• _WORK INSTRUCTIONS_:
Arrange every line of the listing below as a Markdown table with the columns "No." and "Line", omitting blank lines and leaving the pictures out of the answer.

[Annotations of page elements]
────────────────

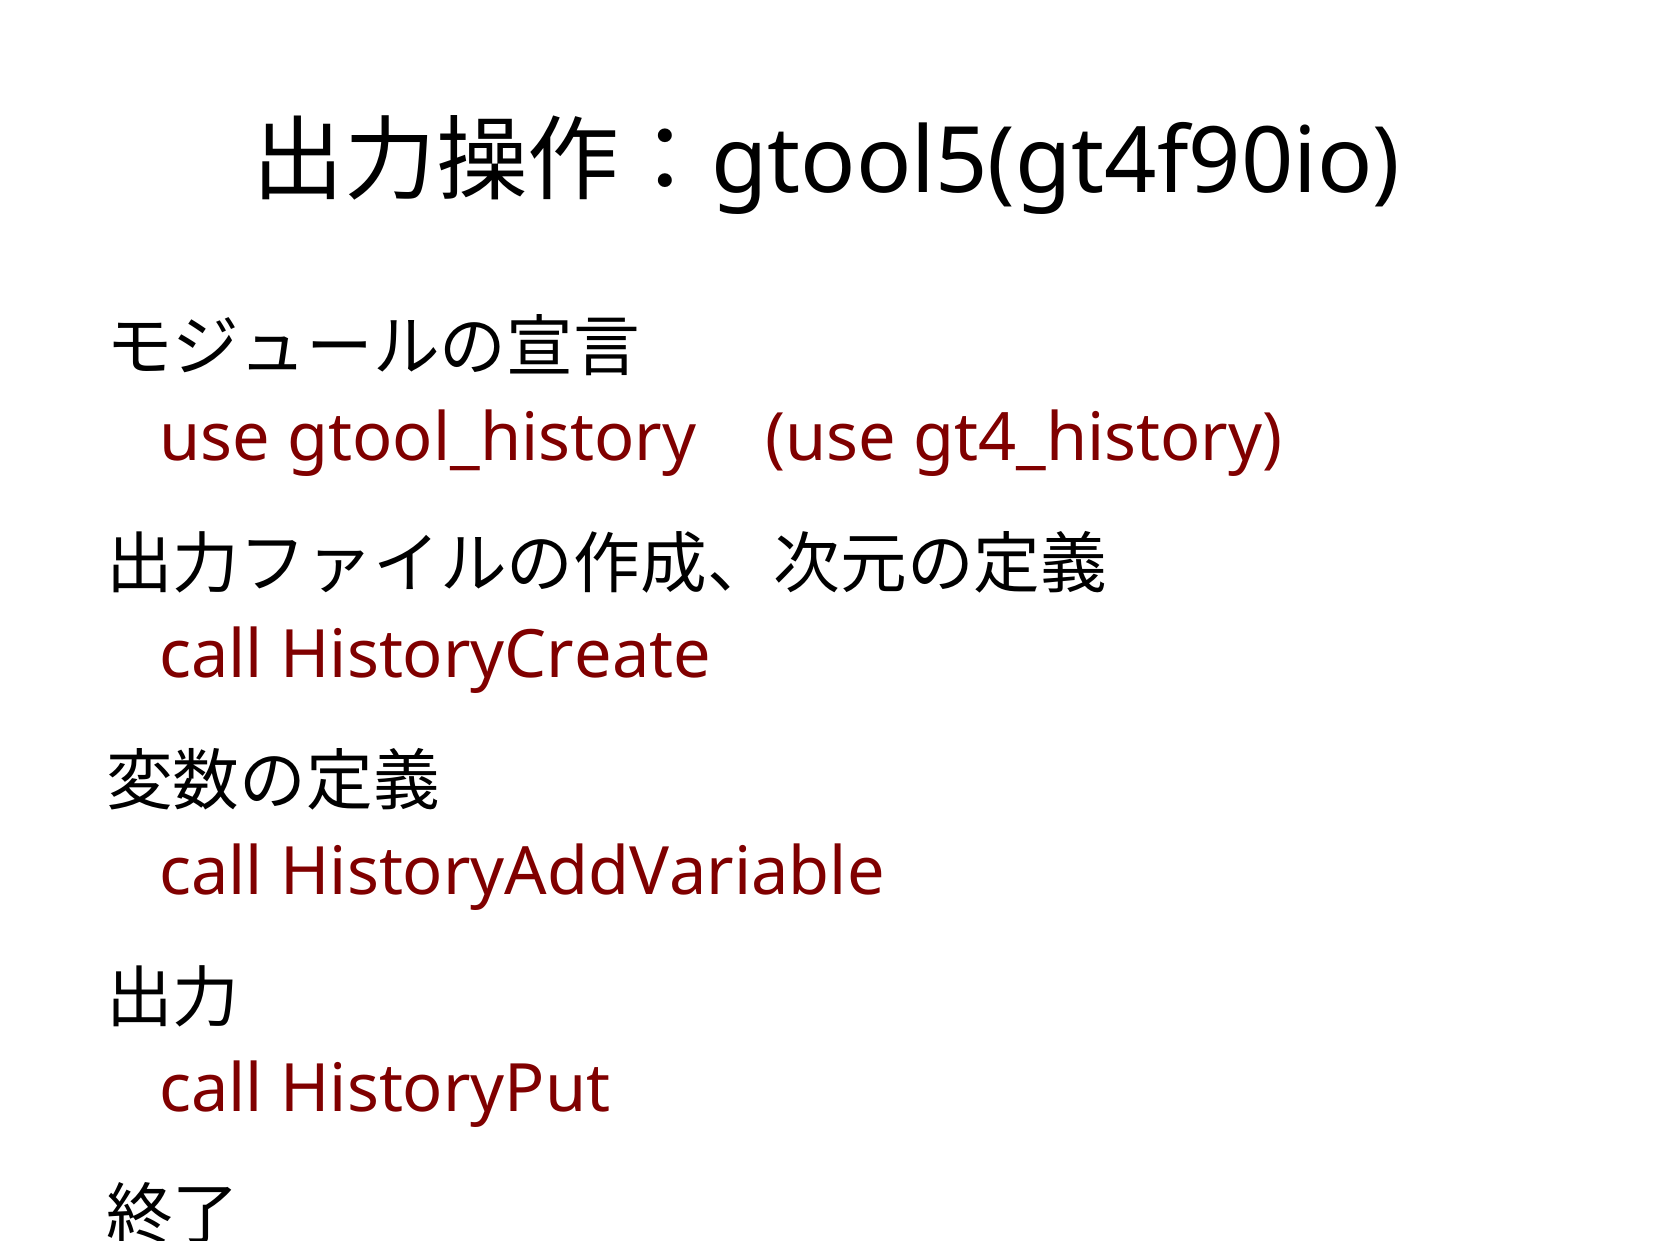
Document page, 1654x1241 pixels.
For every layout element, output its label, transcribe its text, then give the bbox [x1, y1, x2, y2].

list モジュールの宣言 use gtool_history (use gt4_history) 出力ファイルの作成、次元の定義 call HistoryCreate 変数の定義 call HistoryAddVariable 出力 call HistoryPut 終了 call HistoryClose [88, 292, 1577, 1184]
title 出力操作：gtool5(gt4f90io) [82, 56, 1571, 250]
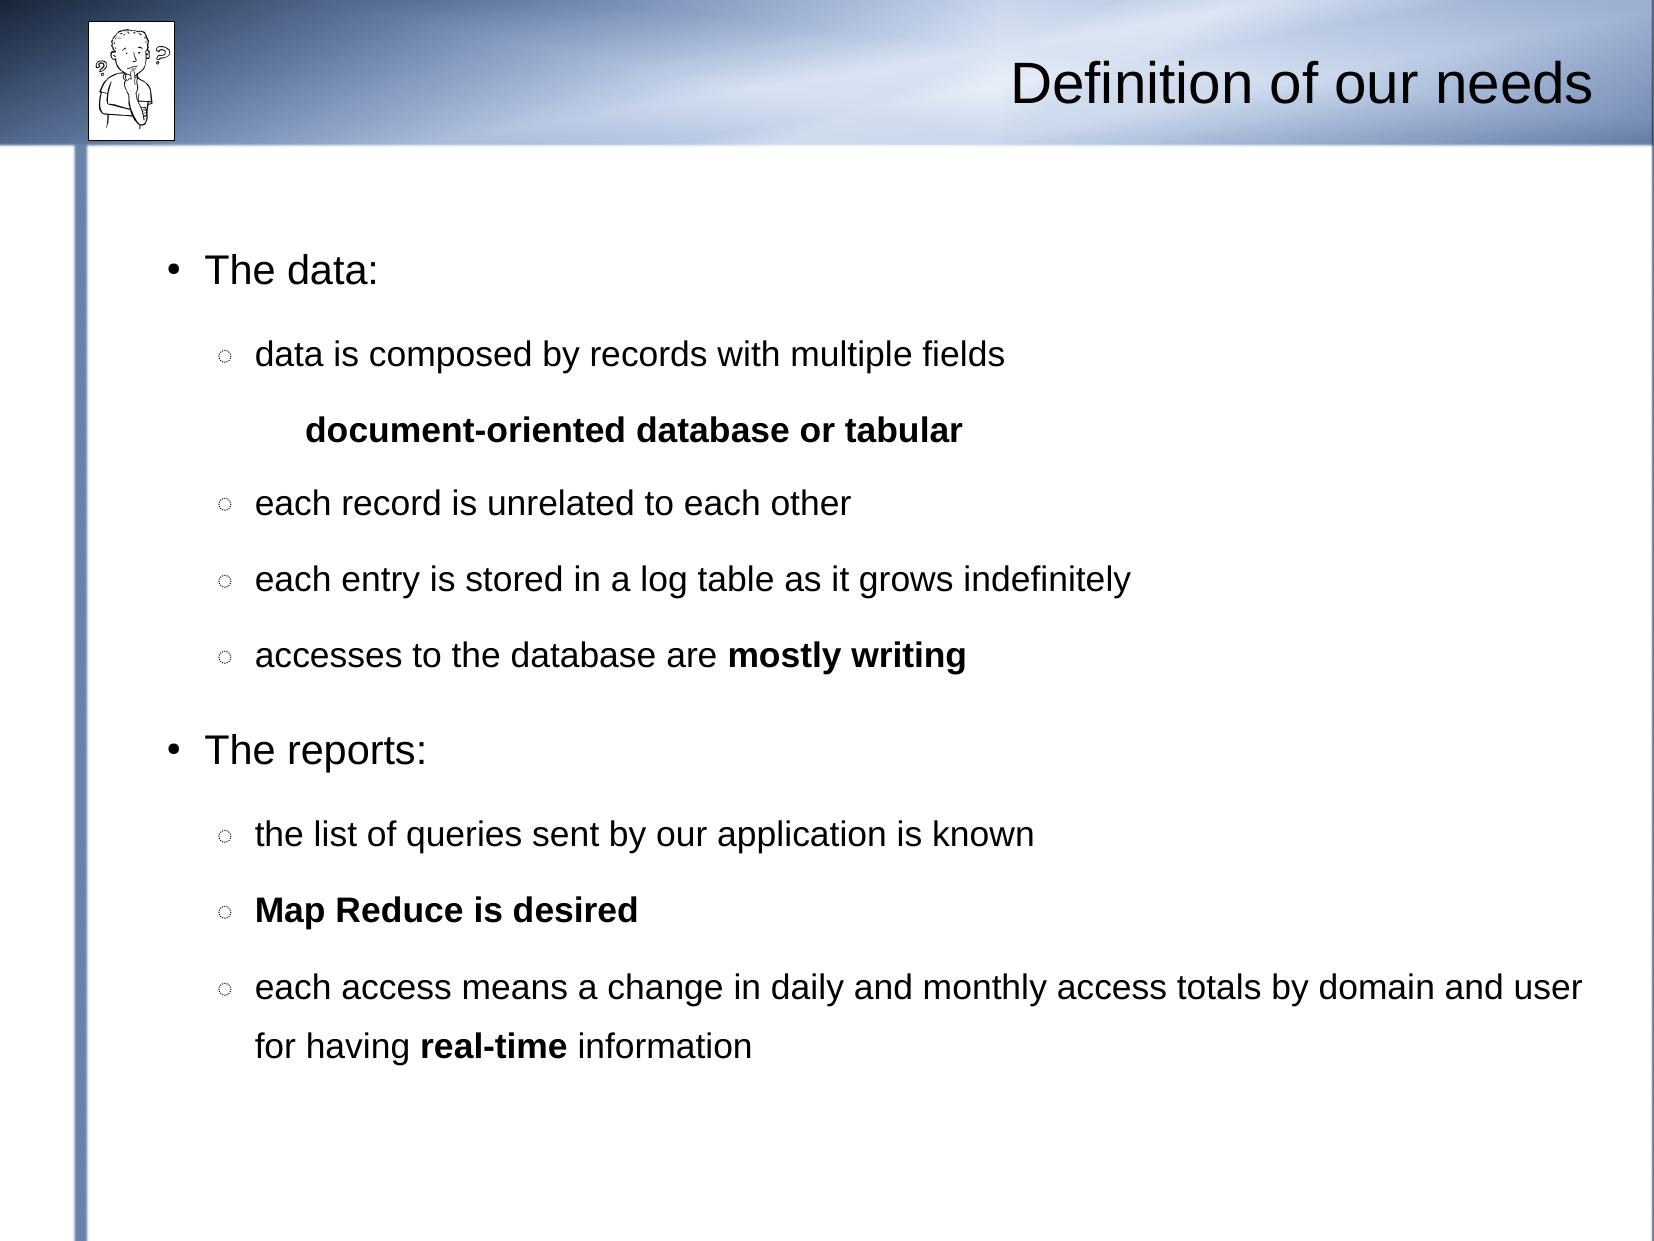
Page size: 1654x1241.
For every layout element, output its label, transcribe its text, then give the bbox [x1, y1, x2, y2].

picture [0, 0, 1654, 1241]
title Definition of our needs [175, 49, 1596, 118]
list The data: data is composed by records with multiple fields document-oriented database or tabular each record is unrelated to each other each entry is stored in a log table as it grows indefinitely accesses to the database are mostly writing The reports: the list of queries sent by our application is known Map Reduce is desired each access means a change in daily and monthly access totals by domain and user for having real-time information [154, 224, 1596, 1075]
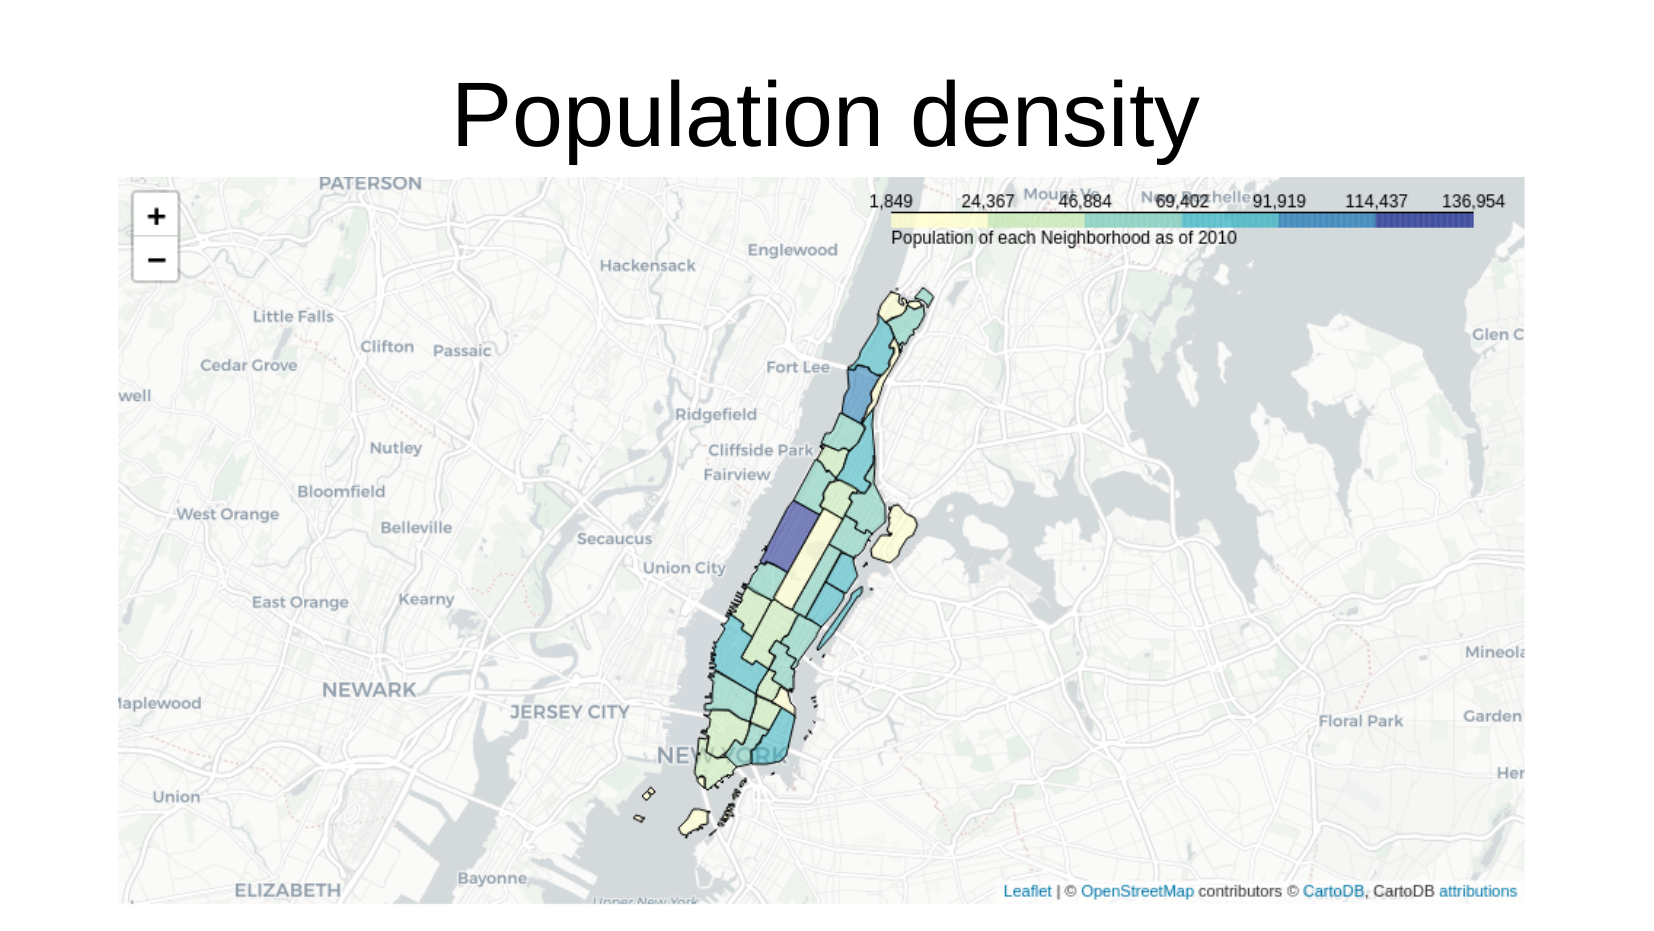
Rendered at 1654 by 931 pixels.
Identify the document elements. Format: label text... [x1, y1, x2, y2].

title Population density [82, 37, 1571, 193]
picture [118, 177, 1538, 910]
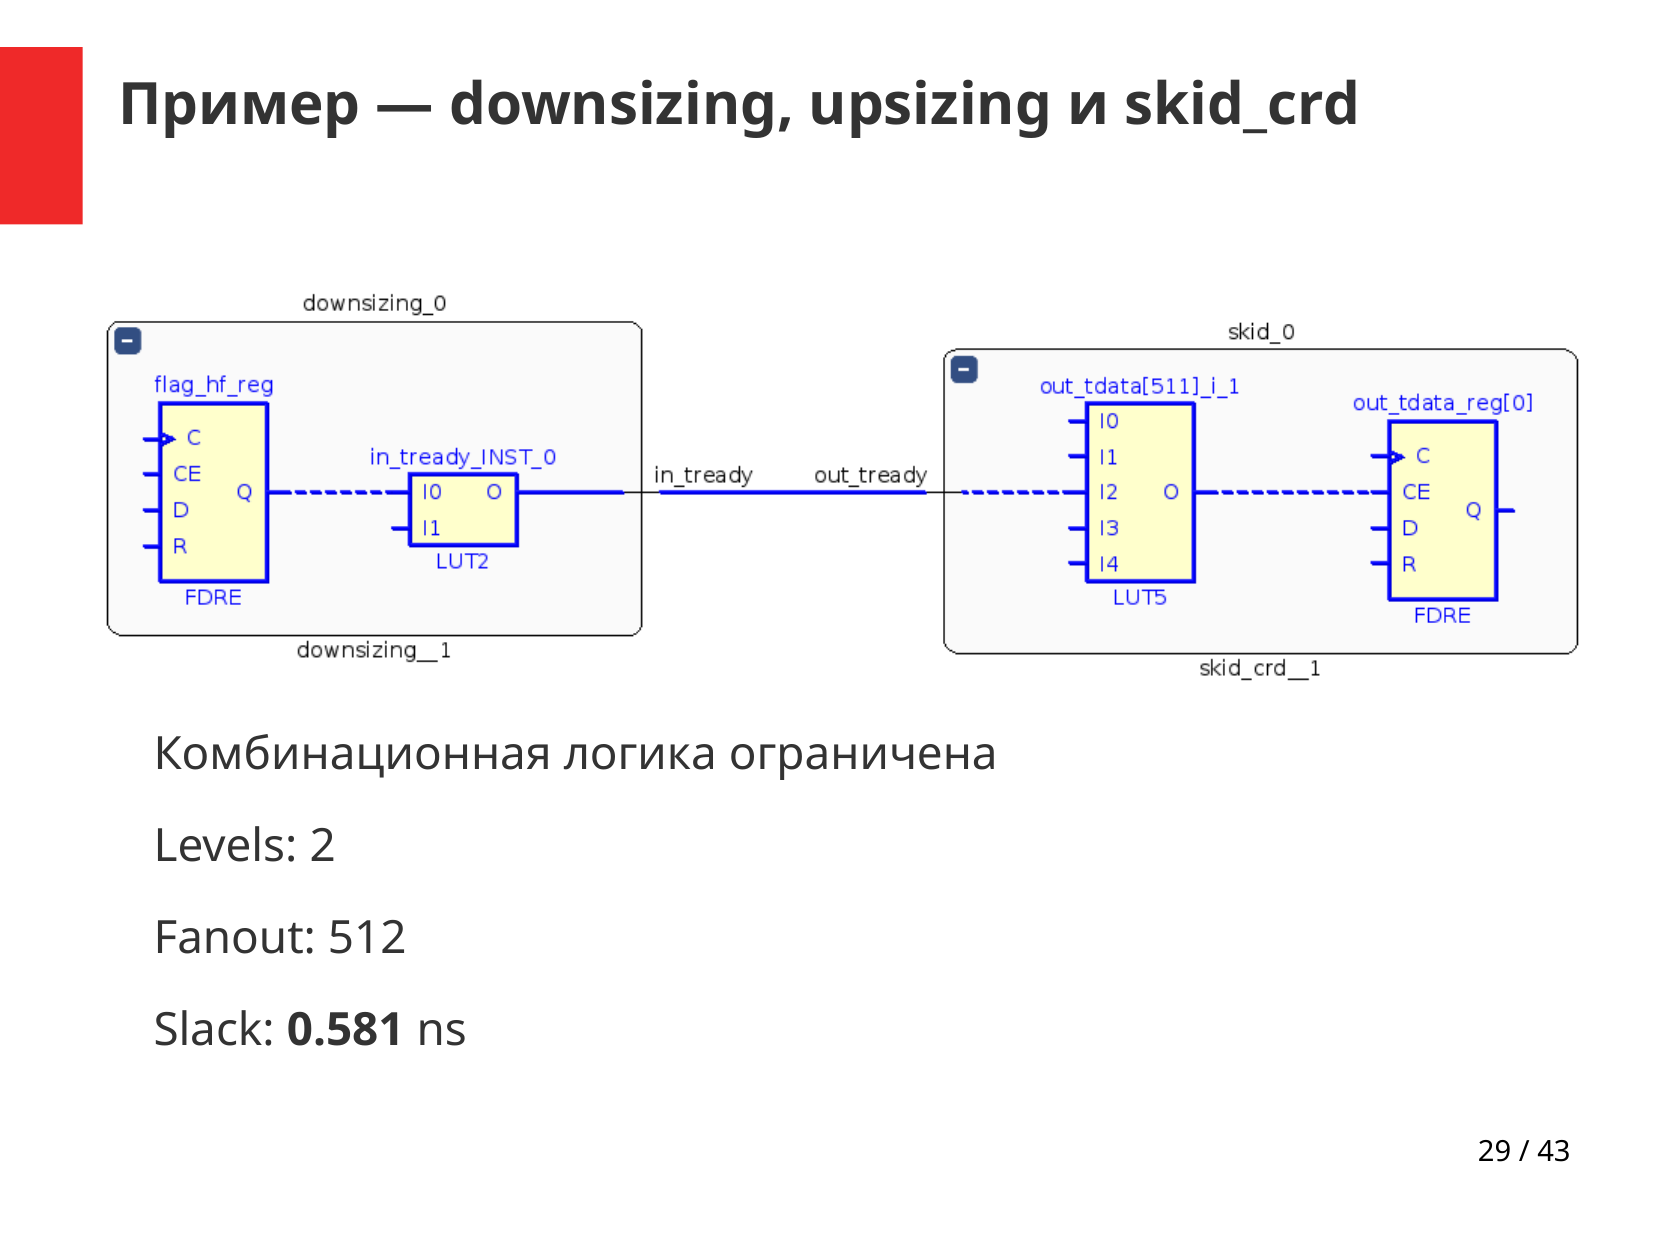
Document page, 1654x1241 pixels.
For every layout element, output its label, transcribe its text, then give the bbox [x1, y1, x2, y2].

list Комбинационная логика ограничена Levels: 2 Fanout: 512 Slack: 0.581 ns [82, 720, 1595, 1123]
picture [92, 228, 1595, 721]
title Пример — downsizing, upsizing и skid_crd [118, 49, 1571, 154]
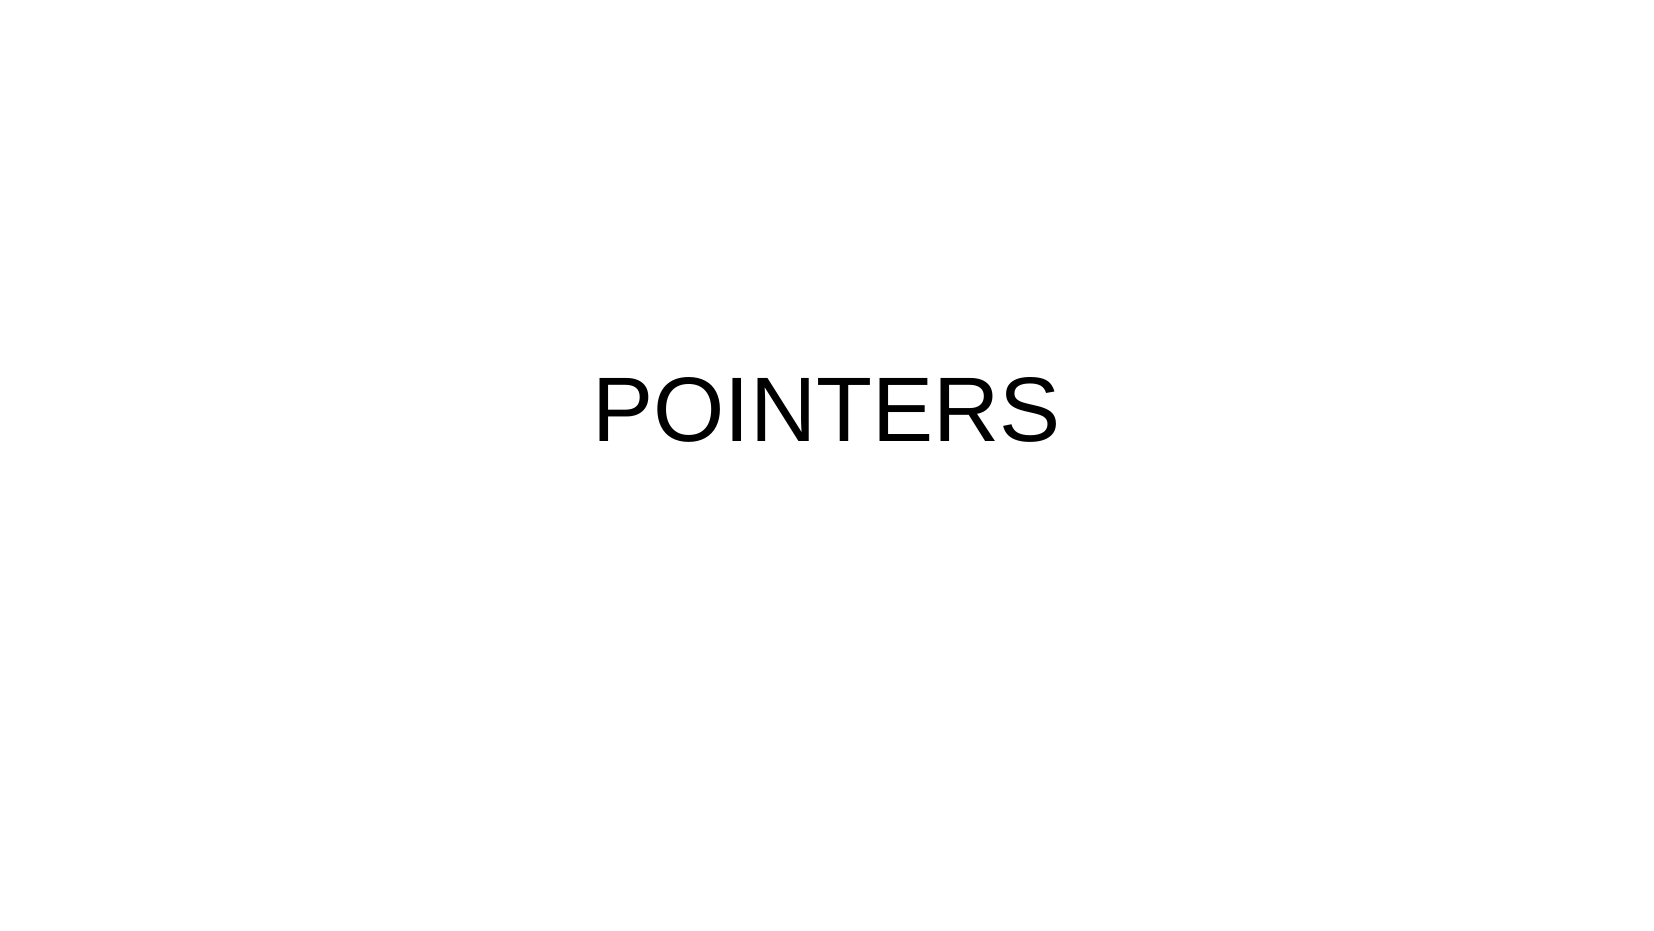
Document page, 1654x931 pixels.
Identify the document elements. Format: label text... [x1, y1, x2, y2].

────────────────

• _PROBLEM SOLUTION_:
| No. | Line |
|---|---|
| 1 | Document page, 1654x1241 pixels. |
| 2 | For every layout element, output its label, transcribe its text, then give the bbox [x1, y1, x2, y2]. |
| 3 | list モジュールの宣言 use gtool_history (use gt4_history) 出力ファイルの作成、次元の定義 call HistoryCreate 変数の定義 call HistoryAddVariable 出力 call HistoryPut 終了 call HistoryClose [88, 292, 1577, 1184] |
| 4 | title 出力操作：gtool5(gt4f90io) [82, 56, 1571, 250] |
| 5 | Page size: 1654x1241. |
| 6 | For every layout element, output its label, transcribe its text, then give the bbox [x1, y1, x2, y2]. |
| 7 | picture [0, 0, 1654, 1241] |
| 8 | title Definition of our needs [175, 49, 1596, 118] |
| 9 | list The data: data is composed by records with multiple fields document-oriented database or tabular each record is unrelated to each other each entry is stored in a log table as it grows indefinitely accesses to the database are mostly writing The reports: the list of queries sent by our application is known Map Reduce is desired each access means a change in daily and monthly access totals by domain and user for having real-time information [154, 224, 1596, 1075] |
| 10 | Rendered at 1654 by 931 pixels. |
| 11 | Identify the document elements. Format: label text... [x1, y1, x2, y2]. |
| 12 | title Population density [82, 37, 1571, 193] |
| 13 | picture [118, 177, 1538, 910] |
| 14 | Document page, 1654x1241 pixels. |
| 15 | For every layout element, output its label, transcribe its text, then give the bbox [x1, y1, x2, y2]. |
| 16 | list Комбинационная логика ограничена Levels: 2 Fanout: 512 Slack: 0.581 ns [82, 720, 1595, 1123] |
| 17 | picture [92, 228, 1595, 721] |
| 18 | title Пример — downsizing, upsizing и skid_crd [118, 49, 1571, 154] |
| 19 | Document page, 1654x931 pixels. |
| 20 | Identify the document elements. Format: label text... [x1, y1, x2, y2]. |